*** MATERIAL PROVIDED ***

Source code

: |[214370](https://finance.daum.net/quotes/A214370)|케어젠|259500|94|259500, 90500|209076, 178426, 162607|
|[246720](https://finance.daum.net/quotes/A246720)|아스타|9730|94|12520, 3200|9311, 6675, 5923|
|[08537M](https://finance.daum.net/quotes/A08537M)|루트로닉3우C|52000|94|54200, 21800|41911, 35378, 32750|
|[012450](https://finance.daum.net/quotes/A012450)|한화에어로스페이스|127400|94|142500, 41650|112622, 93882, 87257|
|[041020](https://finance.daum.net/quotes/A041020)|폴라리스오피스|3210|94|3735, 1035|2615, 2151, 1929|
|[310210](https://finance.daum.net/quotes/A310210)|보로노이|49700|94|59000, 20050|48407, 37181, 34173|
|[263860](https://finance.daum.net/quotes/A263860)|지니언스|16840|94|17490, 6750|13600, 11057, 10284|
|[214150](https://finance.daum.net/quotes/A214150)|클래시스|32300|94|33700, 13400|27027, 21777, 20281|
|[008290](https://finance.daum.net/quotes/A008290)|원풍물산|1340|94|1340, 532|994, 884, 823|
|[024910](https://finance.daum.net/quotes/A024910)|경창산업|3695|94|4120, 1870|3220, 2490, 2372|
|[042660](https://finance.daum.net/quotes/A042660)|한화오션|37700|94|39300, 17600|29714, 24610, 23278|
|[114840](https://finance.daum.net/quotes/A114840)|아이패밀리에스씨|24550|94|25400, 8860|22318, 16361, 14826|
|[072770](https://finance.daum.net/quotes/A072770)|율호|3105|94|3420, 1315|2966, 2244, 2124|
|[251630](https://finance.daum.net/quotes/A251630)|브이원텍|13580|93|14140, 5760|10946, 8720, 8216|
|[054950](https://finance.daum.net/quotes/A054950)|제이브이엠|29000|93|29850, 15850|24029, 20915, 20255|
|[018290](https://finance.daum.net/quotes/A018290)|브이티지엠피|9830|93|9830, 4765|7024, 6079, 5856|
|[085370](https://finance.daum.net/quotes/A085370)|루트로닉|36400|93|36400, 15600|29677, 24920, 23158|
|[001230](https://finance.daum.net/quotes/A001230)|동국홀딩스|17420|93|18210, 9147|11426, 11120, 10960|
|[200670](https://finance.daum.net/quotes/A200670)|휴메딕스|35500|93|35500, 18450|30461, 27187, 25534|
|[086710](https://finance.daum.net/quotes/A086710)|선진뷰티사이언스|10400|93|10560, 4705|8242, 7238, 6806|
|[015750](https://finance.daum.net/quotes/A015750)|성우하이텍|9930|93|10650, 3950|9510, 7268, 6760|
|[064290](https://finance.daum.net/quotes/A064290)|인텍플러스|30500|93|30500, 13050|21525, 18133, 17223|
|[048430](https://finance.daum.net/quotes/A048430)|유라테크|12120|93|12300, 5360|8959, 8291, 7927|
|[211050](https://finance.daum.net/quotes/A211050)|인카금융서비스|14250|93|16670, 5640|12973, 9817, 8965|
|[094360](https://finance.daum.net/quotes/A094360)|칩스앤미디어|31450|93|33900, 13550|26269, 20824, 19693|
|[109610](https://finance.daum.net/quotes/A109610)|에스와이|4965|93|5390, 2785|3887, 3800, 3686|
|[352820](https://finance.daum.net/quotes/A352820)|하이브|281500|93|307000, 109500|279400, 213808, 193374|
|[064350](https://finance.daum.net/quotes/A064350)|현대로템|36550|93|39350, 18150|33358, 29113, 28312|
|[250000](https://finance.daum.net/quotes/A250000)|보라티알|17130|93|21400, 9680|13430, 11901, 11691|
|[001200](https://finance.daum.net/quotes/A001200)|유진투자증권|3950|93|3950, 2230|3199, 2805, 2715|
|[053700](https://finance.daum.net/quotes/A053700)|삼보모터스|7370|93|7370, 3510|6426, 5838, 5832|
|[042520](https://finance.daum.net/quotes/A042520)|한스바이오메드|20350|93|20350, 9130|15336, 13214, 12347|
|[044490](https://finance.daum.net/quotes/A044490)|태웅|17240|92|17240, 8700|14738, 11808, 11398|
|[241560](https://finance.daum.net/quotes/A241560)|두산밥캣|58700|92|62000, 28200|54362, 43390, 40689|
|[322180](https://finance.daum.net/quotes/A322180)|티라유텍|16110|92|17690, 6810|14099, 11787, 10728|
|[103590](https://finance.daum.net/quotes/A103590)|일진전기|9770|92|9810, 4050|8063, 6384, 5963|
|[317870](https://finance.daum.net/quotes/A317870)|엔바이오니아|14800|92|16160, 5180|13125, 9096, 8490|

*** End of MATERIAL PROVIDED ***

:: ASSIGNMENT ::
With no word added or dropped, repeat the entire listing.

:: RESPONSE TO THIS EXERCISE ::
Source code

: |[214370](https://finance.daum.net/quotes/A214370)|케어젠|259500|94|259500, 90500|209076, 178426, 162607|
|[246720](https://finance.daum.net/quotes/A246720)|아스타|9730|94|12520, 3200|9311, 6675, 5923|
|[08537M](https://finance.daum.net/quotes/A08537M)|루트로닉3우C|52000|94|54200, 21800|41911, 35378, 32750|
|[012450](https://finance.daum.net/quotes/A012450)|한화에어로스페이스|127400|94|142500, 41650|112622, 93882, 87257|
|[041020](https://finance.daum.net/quotes/A041020)|폴라리스오피스|3210|94|3735, 1035|2615, 2151, 1929|
|[310210](https://finance.daum.net/quotes/A310210)|보로노이|49700|94|59000, 20050|48407, 37181, 34173|
|[263860](https://finance.daum.net/quotes/A263860)|지니언스|16840|94|17490, 6750|13600, 11057, 10284|
|[214150](https://finance.daum.net/quotes/A214150)|클래시스|32300|94|33700, 13400|27027, 21777, 20281|
|[008290](https://finance.daum.net/quotes/A008290)|원풍물산|1340|94|1340, 532|994, 884, 823|
|[024910](https://finance.daum.net/quotes/A024910)|경창산업|3695|94|4120, 1870|3220, 2490, 2372|
|[042660](https://finance.daum.net/quotes/A042660)|한화오션|37700|94|39300, 17600|29714, 24610, 23278|
|[114840](https://finance.daum.net/quotes/A114840)|아이패밀리에스씨|24550|94|25400, 8860|22318, 16361, 14826|
|[072770](https://finance.daum.net/quotes/A072770)|율호|3105|94|3420, 1315|2966, 2244, 2124|
|[251630](https://finance.daum.net/quotes/A251630)|브이원텍|13580|93|14140, 5760|10946, 8720, 8216|
|[054950](https://finance.daum.net/quotes/A054950)|제이브이엠|29000|93|29850, 15850|24029, 20915, 20255|
|[018290](https://finance.daum.net/quotes/A018290)|브이티지엠피|9830|93|9830, 4765|7024, 6079, 5856|
|[085370](https://finance.daum.net/quotes/A085370)|루트로닉|36400|93|36400, 15600|29677, 24920, 23158|
|[001230](https://finance.daum.net/quotes/A001230)|동국홀딩스|17420|93|18210, 9147|11426, 11120, 10960|
|[200670](https://finance.daum.net/quotes/A200670)|휴메딕스|35500|93|35500, 18450|30461, 27187, 25534|
|[086710](https://finance.daum.net/quotes/A086710)|선진뷰티사이언스|10400|93|10560, 4705|8242, 7238, 6806|
|[015750](https://finance.daum.net/quotes/A015750)|성우하이텍|9930|93|10650, 3950|9510, 7268, 6760|
|[064290](https://finance.daum.net/quotes/A064290)|인텍플러스|30500|93|30500, 13050|21525, 18133, 17223|
|[048430](https://finance.daum.net/quotes/A048430)|유라테크|12120|93|12300, 5360|8959, 8291, 7927|
|[211050](https://finance.daum.net/quotes/A211050)|인카금융서비스|14250|93|16670, 5640|12973, 9817, 8965|
|[094360](https://finance.daum.net/quotes/A094360)|칩스앤미디어|31450|93|33900, 13550|26269, 20824, 19693|
|[109610](https://finance.daum.net/quotes/A109610)|에스와이|4965|93|5390, 2785|3887, 3800, 3686|
|[352820](https://finance.daum.net/quotes/A352820)|하이브|281500|93|307000, 109500|279400, 213808, 193374|
|[064350](https://finance.daum.net/quotes/A064350)|현대로템|36550|93|39350, 18150|33358, 29113, 28312|
|[250000](https://finance.daum.net/quotes/A250000)|보라티알|17130|93|21400, 9680|13430, 11901, 11691|
|[001200](https://finance.daum.net/quotes/A001200)|유진투자증권|3950|93|3950, 2230|3199, 2805, 2715|
|[053700](https://finance.daum.net/quotes/A053700)|삼보모터스|7370|93|7370, 3510|6426, 5838, 5832|
|[042520](https://finance.daum.net/quotes/A042520)|한스바이오메드|20350|93|20350, 9130|15336, 13214, 12347|
|[044490](https://finance.daum.net/quotes/A044490)|태웅|17240|92|17240, 8700|14738, 11808, 11398|
|[241560](https://finance.daum.net/quotes/A241560)|두산밥캣|58700|92|62000, 28200|54362, 43390, 40689|
|[322180](https://finance.daum.net/quotes/A322180)|티라유텍|16110|92|17690, 6810|14099, 11787, 10728|
|[103590](https://finance.daum.net/quotes/A103590)|일진전기|9770|92|9810, 4050|8063, 6384, 5963|
|[317870](https://finance.daum.net/quotes/A317870)|엔바이오니아|14800|92|16160, 5180|13125, 9096, 8490|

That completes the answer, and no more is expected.